Andrew Ball, Stephan Ulamec, Bernd Dachwald, Michael E. Price, Riccardo Nadalini, Benjamin Luethi, Stephen D. Wolters, Simon Sheridan, Simon F. Green, John C. Zarnecki, Paolo D’Arrigo, Karsten Seiferlin, Günter Kargl, Nils Goerke
A Small Mission for In Situ Exploration of a Primitive Binary Near-Earth Asteroid
Advances in Space Research, Vol. 43, Iss. 2, 2009, pp. 317-324


Abstract

We present a concept for a challenging in situ science mission to a primitive, binary near-Earth asteroid. A sub-400-kg spacecraft would use solar electric propulsion to rendezvous with the C-class binary asteroid (175706) 1996 FG3. A campaign of remote observations of both worlds would be followed by landing on the ~1 km diameter primary to perform in situ measurements. The total available payload mass would be around 34 kg, allowing a wide range of measurement objectives to be addressed. This mission arose during 2004 from the activities of the ad-hoc Small Bodies Group of the DLR-led Planetary Lander Initiative.
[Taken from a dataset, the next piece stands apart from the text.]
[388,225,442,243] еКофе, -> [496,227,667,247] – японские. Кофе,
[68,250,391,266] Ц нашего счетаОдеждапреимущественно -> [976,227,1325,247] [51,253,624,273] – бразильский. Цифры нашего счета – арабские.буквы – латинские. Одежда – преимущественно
Although the particular mission scenario proposed here was not studied further per se, the experience was carried over to subsequent European asteroid mission studies, including first LEONARD and now the Marco Polo near-Earth asteroid sample return proposal for ESA’s Cosmic Vision programme. This paper may thus be of interest as much for insight into the life cycle of mission proposals as for the concept itself.